● **Exercise goal**
Below are records to be transcribed exactly; any pictures should be left out.

━━━━━ Given records ━━━━━

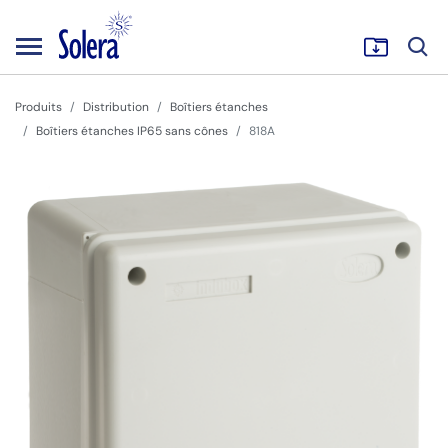
Produits
Distribution
Boîtiers étanches
Boîtiers étanches IP65 sans cônes
818A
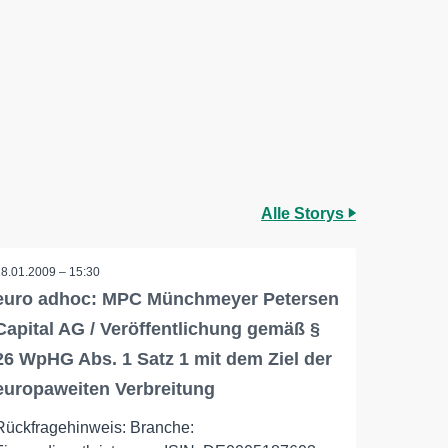
Alle Storys
28.01.2009 – 15:30
euro adhoc: MPC Münchmeyer Petersen
Capital AG / Veröffentlichung gemäß §
26 WpHG Abs. 1 Satz 1 mit dem Ziel der
europaweiten Verbreitung
Rückfragehinweis: Branche:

━━━━━

● **Answer box**
Produits
Distribution
Boîtiers étanches
Boîtiers étanches IP65 sans cônes
818A
Alle Storys
28.01.2009 – 15:30
euro adhoc: MPC Münchmeyer Petersen
Capital AG / Veröffentlichung gemäß §
26 WpHG Abs. 1 Satz 1 mit dem Ziel der
europaweiten Verbreitung
Rückfragehinweis: Branche:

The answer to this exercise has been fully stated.